Sentence Structure is the final portion of the Usage and Mechanics section.  Questions make up 24% of the English portion, and will ask about placement of modifiers, shifts in construction, sentence fragments, comma splices, and test your understanding of the relationships between and among (subordinate or dependent) clauses.  Other sentence structure topics may also include connecting and transitional words, parallelism, and run-on sentences.  

The Rhetorical Skills category tests strategy, organization, and style.  

Strategy questions consist of 16% of the exam.  They test how well a student will develop a topic through choosing expressions that are most appropriate to an essay’s audience and purpose.  These questions also test how effective a student is at evaluating the effect of revising, adding, or deleting supporting material, and at judging the relevance of statements depending on context.  

Organization makes up 15% of the English portion.  Questions evaluate the ability of students to organize ideas and choose effective opening, transitional, and closing statements.  They also ask about the logical structuring of the passage on the level of the sentence, the paragraph, and the passage as a whole in order to maximize coherence, order, and unity.  

Style questions are the final 16% of the test. These assess how a student selects the most appropriate or precise words and images for a writing sample and also maintains a consistent level of style and tone throughout an essay.  Questions will examine how well a student manages sentence elements for rhetorical effectiveness, and avoids ambiguous pronoun references, over-wordiness, and redundancy. 

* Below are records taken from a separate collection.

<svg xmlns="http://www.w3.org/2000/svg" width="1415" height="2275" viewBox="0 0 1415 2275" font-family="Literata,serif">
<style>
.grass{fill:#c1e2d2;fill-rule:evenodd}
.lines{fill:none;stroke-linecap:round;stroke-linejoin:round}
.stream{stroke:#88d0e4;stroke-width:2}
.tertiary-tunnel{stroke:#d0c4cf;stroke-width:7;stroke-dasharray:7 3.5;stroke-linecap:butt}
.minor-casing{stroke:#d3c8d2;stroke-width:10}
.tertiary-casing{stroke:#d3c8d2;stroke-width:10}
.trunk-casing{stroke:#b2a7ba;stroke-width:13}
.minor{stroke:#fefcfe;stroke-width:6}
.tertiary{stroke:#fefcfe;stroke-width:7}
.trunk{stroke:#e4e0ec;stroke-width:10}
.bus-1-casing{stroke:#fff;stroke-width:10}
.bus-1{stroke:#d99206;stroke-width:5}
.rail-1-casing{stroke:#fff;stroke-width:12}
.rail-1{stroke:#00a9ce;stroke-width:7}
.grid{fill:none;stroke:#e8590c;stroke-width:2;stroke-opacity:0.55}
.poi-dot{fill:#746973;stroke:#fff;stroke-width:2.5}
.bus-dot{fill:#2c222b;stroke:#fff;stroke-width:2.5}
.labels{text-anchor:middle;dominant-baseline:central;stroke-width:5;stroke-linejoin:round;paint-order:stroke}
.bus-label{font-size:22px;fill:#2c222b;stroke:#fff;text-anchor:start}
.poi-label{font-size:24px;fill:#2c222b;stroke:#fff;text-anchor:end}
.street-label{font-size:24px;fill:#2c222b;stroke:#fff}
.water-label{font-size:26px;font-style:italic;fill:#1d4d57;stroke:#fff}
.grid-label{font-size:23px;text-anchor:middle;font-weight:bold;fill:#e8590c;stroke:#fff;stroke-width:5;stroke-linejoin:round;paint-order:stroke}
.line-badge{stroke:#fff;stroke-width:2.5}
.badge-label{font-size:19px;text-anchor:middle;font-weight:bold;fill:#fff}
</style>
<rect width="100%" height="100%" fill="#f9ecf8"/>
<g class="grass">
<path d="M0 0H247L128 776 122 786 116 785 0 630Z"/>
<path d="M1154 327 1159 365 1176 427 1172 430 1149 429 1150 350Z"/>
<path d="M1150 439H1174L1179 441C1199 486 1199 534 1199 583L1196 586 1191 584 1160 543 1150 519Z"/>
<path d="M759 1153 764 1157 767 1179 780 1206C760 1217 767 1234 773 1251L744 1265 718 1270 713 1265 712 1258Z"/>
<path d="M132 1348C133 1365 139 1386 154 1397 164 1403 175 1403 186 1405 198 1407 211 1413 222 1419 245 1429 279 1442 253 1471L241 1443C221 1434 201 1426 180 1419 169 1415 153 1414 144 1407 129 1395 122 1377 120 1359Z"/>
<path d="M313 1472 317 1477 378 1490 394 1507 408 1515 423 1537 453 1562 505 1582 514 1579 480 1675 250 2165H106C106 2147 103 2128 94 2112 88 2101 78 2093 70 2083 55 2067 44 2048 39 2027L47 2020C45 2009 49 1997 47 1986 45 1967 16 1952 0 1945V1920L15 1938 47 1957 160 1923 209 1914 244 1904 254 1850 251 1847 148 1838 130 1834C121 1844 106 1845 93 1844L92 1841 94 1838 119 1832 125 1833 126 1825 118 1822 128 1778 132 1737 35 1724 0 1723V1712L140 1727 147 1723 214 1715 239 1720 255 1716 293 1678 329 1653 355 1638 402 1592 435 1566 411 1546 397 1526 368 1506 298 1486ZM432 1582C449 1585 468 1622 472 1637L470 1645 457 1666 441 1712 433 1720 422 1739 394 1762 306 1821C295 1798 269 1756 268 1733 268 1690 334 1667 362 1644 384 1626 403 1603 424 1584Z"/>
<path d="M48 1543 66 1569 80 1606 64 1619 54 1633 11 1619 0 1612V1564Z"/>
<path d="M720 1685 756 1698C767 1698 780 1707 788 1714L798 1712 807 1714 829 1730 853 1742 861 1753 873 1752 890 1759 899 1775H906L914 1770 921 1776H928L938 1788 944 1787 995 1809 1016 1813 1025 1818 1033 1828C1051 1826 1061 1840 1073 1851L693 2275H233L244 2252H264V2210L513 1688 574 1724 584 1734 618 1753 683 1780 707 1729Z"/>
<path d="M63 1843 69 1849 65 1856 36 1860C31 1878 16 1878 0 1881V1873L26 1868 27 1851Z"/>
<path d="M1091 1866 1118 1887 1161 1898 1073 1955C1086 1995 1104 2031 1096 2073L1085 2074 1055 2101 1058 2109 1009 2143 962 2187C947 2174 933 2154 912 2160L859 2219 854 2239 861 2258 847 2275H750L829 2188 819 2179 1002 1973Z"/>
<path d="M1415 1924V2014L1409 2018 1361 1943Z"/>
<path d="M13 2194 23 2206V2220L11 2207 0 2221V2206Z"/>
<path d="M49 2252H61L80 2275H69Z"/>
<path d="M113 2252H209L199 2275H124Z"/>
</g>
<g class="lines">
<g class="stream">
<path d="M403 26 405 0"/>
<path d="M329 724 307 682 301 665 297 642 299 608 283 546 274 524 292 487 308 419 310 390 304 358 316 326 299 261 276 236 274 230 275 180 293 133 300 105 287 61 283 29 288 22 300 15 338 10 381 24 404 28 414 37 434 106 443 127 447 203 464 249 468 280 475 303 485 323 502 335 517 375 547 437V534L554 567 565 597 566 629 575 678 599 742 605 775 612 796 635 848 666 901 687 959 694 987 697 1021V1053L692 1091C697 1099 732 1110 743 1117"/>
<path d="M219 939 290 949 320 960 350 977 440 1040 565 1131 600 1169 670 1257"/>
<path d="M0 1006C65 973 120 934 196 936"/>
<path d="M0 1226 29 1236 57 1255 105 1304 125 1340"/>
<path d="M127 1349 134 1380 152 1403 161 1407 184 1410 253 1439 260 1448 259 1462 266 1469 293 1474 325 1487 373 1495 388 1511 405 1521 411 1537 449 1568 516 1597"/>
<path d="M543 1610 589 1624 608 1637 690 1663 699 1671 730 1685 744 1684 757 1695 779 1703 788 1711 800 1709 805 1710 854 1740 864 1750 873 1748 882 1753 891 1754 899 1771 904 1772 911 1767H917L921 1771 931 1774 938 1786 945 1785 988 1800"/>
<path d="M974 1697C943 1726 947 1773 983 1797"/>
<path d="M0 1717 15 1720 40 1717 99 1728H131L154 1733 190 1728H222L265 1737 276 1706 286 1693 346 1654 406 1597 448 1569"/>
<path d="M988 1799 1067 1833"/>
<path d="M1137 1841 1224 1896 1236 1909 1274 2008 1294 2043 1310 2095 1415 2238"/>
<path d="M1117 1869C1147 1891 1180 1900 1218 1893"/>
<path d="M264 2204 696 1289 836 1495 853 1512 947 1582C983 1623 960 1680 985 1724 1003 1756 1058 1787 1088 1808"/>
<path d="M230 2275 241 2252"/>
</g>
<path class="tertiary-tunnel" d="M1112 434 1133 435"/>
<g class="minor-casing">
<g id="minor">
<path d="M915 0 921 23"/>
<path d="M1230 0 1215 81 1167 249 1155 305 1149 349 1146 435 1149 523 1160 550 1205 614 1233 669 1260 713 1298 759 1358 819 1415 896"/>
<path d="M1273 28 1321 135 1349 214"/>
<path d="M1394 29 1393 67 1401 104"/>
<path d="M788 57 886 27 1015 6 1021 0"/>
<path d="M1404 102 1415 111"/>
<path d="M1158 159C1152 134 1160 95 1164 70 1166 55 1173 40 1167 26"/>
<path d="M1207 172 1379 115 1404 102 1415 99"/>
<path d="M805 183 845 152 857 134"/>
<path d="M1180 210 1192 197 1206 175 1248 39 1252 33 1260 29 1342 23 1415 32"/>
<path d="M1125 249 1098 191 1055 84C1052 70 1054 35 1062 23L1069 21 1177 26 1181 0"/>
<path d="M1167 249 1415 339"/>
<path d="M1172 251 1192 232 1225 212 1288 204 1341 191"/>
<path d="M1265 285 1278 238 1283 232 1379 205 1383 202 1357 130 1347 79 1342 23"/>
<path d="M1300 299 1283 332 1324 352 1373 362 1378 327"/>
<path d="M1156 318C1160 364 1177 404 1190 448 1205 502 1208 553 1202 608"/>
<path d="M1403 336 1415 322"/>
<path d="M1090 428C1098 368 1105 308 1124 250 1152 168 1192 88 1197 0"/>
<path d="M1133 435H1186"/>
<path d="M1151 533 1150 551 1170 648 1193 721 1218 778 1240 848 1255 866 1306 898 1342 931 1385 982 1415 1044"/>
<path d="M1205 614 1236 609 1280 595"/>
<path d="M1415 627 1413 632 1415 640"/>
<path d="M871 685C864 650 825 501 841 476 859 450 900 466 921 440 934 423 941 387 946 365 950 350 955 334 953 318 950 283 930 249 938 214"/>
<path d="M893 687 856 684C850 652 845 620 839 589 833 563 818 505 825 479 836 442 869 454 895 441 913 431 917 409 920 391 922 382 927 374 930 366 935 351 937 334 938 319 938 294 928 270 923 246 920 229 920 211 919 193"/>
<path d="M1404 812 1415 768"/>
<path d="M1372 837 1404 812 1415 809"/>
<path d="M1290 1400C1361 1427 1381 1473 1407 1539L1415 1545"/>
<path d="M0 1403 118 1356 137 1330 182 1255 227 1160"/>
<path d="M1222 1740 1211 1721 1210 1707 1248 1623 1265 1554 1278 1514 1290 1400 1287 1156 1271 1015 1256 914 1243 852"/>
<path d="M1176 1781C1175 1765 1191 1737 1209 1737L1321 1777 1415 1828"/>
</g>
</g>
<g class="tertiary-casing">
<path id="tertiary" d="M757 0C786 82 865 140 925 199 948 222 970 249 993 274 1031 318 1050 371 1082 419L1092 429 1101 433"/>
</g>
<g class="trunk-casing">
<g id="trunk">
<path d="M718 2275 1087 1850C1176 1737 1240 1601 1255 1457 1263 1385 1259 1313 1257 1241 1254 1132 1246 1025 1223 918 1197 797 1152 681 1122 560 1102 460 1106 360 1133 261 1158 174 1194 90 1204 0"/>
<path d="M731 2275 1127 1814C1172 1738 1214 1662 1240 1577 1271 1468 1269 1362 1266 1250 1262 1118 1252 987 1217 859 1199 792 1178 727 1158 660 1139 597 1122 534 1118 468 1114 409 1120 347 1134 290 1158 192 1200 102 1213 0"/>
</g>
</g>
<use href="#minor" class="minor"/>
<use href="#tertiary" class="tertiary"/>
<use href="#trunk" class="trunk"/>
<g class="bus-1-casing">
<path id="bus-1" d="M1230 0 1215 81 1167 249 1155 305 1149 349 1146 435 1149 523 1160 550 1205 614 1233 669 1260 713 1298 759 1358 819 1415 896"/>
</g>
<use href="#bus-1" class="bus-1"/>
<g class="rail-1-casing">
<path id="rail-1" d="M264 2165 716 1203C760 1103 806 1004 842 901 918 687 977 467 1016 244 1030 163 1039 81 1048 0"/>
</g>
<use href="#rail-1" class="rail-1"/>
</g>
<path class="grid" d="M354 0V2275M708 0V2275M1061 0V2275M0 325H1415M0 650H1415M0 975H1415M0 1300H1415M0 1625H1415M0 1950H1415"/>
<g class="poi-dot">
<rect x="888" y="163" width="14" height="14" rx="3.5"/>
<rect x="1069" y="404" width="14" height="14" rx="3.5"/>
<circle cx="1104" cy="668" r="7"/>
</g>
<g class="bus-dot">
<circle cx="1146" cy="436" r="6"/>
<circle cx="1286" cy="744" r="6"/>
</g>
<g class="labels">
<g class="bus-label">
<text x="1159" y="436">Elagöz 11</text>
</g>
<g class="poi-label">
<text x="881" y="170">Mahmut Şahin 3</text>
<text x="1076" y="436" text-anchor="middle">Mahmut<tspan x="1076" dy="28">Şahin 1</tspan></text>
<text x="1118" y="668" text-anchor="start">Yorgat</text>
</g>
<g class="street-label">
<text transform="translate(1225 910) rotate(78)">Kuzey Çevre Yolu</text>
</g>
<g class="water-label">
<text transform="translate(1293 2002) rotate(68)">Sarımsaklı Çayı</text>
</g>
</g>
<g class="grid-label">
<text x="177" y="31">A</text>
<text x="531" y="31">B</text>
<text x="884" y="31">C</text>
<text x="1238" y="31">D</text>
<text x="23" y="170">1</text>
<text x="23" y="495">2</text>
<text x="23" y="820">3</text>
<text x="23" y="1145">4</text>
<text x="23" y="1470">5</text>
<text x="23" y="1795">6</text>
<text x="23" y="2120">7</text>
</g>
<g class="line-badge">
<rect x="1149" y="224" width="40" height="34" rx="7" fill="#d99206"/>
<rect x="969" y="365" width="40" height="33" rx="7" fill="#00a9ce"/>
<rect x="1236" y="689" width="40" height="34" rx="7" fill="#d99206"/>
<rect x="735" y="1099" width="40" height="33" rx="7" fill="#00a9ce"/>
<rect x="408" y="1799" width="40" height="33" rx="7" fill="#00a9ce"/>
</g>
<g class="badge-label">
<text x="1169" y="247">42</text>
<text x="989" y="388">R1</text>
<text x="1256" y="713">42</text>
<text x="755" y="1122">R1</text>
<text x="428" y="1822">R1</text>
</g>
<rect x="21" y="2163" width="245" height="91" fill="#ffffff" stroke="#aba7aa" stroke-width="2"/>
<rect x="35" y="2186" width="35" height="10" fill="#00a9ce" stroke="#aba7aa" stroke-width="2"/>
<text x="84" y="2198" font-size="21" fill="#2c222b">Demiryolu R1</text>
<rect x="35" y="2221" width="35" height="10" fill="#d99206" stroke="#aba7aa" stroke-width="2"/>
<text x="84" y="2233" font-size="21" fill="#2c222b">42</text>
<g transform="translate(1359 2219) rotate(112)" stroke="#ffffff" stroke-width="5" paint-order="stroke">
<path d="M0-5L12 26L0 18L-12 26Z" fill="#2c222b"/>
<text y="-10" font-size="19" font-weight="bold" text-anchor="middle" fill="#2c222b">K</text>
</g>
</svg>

Unlike the other sections on the ACT, the English portion of the exam assesses what you already know, rather than what you can figure out if you are presented with certain information.  In other words, this means that it is possible to prepare fully for the English section.  You can do this through improving your reading speed and efficiency, and learning to avoid any tricky traps the ACT writers may have included.  It helps to learn the strategies to eliminate multiple choice answers and save some time.  For the Usage and Mechanics category, it helps to understand basic rules of grammar, punctuation and sentence structure, so it’s possible to recognize when something doesn’t belong, or what a better alternative would be.  In order to do well in the Rhetorical Skills section, it helps to have an intuitive sense for good English writing, and be able to recognize the best and most effective method of getting a message across.  However, the best way to achieve your desired score on the ACT English exam is to take ACT practice tests or work with a tutor to familiarize yourself with the material, and understand exactly what a question is asking so you’ll succeed on test day.